A shared environment enables both human and agent to inspect the same entity, to literally be on the same page. This is technically difficult, because most computer and software systems are not engineered for simultaneous broadcast: for two entities to see the same state of a third entity at all times, all changes by one must be broadcast to the others. This is a well known messaging problem that has its own name: the publish-subscribe pattern. Designing this for humans and agents within a system requires some engineering work that most harnesses do not yet provide.

Agent limitations

We have some of these tools for collaboration between humans. But these don’t quite work for agents, because the shape of agent cognition is different.

Most agents generate a continuous token stream, terminating only when they encounter a stop token. Tool calls and their results accumulate, previous thinking tokens remain, and eventually the agent hits a context length limit.

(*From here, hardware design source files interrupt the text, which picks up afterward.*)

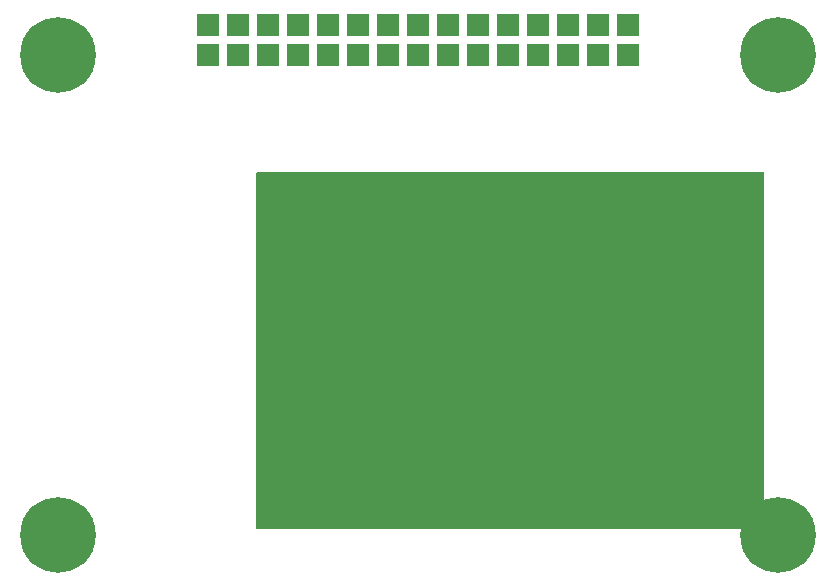
<source format=gbr>
%TF.GenerationSoftware,KiCad,Pcbnew,7.0.8-7.0.8~ubuntu23.04.1*%
%TF.CreationDate,2023-11-09T23:42:43+00:00*%
%TF.ProjectId,AIRDOS04_base,41495244-4f53-4303-945f-626173652e6b,REV*%
%TF.SameCoordinates,PX66dd020PY81342c0*%
%TF.FileFunction,Soldermask,Top*%
%TF.FilePolarity,Negative*%
%FSLAX46Y46*%
G04 Gerber Fmt 4.6, Leading zero omitted, Abs format (unit mm)*
G04 Created by KiCad (PCBNEW 7.0.8-7.0.8~ubuntu23.04.1) date 2023-11-09 23:42:43*
%MOMM*%
%LPD*%
G01*
G04 APERTURE LIST*
G04 Aperture macros list*
%AMRoundRect*
0 Rectangle with rounded corners*
0 $1 Rounding radius*
0 $2 $3 $4 $5 $6 $7 $8 $9 X,Y pos of 4 corners*
0 Add a 4 corners polygon primitive as box body*
4,1,4,$2,$3,$4,$5,$6,$7,$8,$9,$2,$3,0*
0 Add four circle primitives for the rounded corners*
1,1,$1+$1,$2,$3*
1,1,$1+$1,$4,$5*
1,1,$1+$1,$6,$7*
1,1,$1+$1,$8,$9*
0 Add four rect primitives between the rounded corners*
20,1,$1+$1,$2,$3,$4,$5,0*
20,1,$1+$1,$4,$5,$6,$7,0*
20,1,$1+$1,$6,$7,$8,$9,0*
20,1,$1+$1,$8,$9,$2,$3,0*%
G04 Aperture macros list end*
%ADD10C,6.400000*%
%ADD11C,1.924000*%
%ADD12RoundRect,0.200000X-0.762000X0.762000X-0.762000X-0.762000X0.762000X-0.762000X0.762000X0.762000X0*%
G04 APERTURE END LIST*
D10*
%TO.C,M1*%
X10160000Y50800000D03*
%TD*%
%TO.C,M2*%
X71120000Y50800000D03*
%TD*%
%TO.C,M3*%
X10160000Y10160000D03*
%TD*%
%TO.C,M4*%
X71120000Y10160000D03*
%TD*%
D11*
%TO.C,D1*%
X59424400Y23266400D03*
X59424400Y28266400D03*
%TD*%
D12*
%TO.C,J1*%
X22860000Y53340000D03*
X22860000Y50800000D03*
X25400000Y53340000D03*
X25400000Y50800000D03*
X27940000Y53340000D03*
X27940000Y50800000D03*
X30480000Y53340000D03*
X30480000Y50800000D03*
X33020000Y53340000D03*
X33020000Y50800000D03*
X35560000Y53340000D03*
X35560000Y50800000D03*
X38100000Y53340000D03*
X38100000Y50800000D03*
X40640000Y53340000D03*
X40640000Y50800000D03*
X43180000Y53340000D03*
X43180000Y50800000D03*
X45720000Y53340000D03*
X45720000Y50800000D03*
X48260000Y53340000D03*
X48260000Y50800000D03*
X50800000Y53340000D03*
X50800000Y50800000D03*
X53340000Y53340000D03*
X53340000Y50800000D03*
X55880000Y53340000D03*
X55880000Y50800000D03*
X58420000Y53340000D03*
X58420000Y50800000D03*
%TD*%
G36*
X69920039Y40874315D02*
G01*
X69965794Y40821511D01*
X69977000Y40770000D01*
X69977000Y10792000D01*
X69957315Y10724961D01*
X69904511Y10679206D01*
X69853000Y10668000D01*
X27048000Y10668000D01*
X26980961Y10687685D01*
X26935206Y10740489D01*
X26924000Y10792000D01*
X26924000Y40770000D01*
X26943685Y40837039D01*
X26996489Y40882794D01*
X27048000Y40894000D01*
X69853000Y40894000D01*
X69920039Y40874315D01*
G37*
M02*

</source>
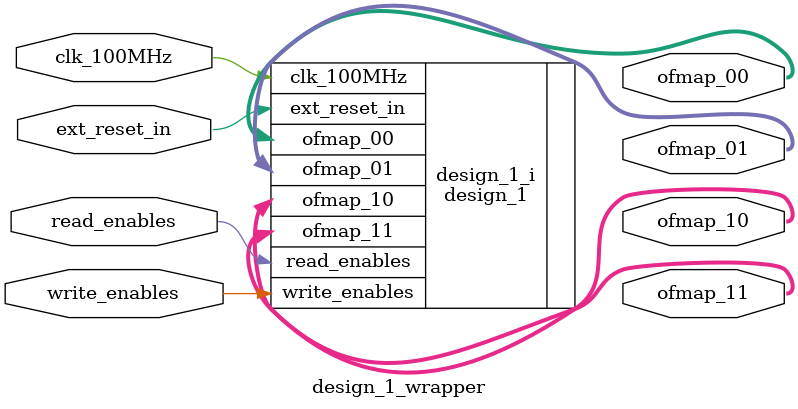
<source format=v>
`timescale 1 ps / 1 ps

module design_1_wrapper
   (clk_100MHz,
    ext_reset_in,
    ofmap_00,
    ofmap_01,
    ofmap_10,
    ofmap_11,
    read_enables,
    write_enables);
  input clk_100MHz;
  input ext_reset_in;
  output [15:0]ofmap_00;
  output [15:0]ofmap_01;
  output [15:0]ofmap_10;
  output [15:0]ofmap_11;
  input read_enables;
  input write_enables;

  wire clk_100MHz;
  wire ext_reset_in;
  wire [15:0]ofmap_00;
  wire [15:0]ofmap_01;
  wire [15:0]ofmap_10;
  wire [15:0]ofmap_11;
  wire read_enables;
  wire write_enables;

  design_1 design_1_i
       (.clk_100MHz(clk_100MHz),
        .ext_reset_in(ext_reset_in),
        .ofmap_00(ofmap_00),
        .ofmap_01(ofmap_01),
        .ofmap_10(ofmap_10),
        .ofmap_11(ofmap_11),
        .read_enables(read_enables),
        .write_enables(write_enables));
endmodule

</source>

Many agent harnesses are gradually developing context compression mechanisms, ranging from a crude /compact command, to recency/relevance mechanisms that discard old tool call results or file reads, to progressive compression. Even with these improvements, it is obvious that agents don’t “see” or “act” like us. We edit a document by placing a cursor and typing text; agents currently use find-and-replace or rewrite semantics. Adding a single word is easy for us, less easy for an agent. Seeing the latest version of a document, or knowing when it changed, is easy for us (if the text editor supports real-time updates), near-impossible for an agent. If you modified a file after an agent touched it, it would have no knowledge until its next file edit attempt fails and it guesses at what happened.

Open research questions

  1. What kind of design would enable an agent to see the same context as humans?
  2. How do we design toolsets that are low-friction for an agent, yet easy for humans to understand how they are used?
  3. What kind of control and handover protocols will we need to enable control of context to pass between agents and humans as required?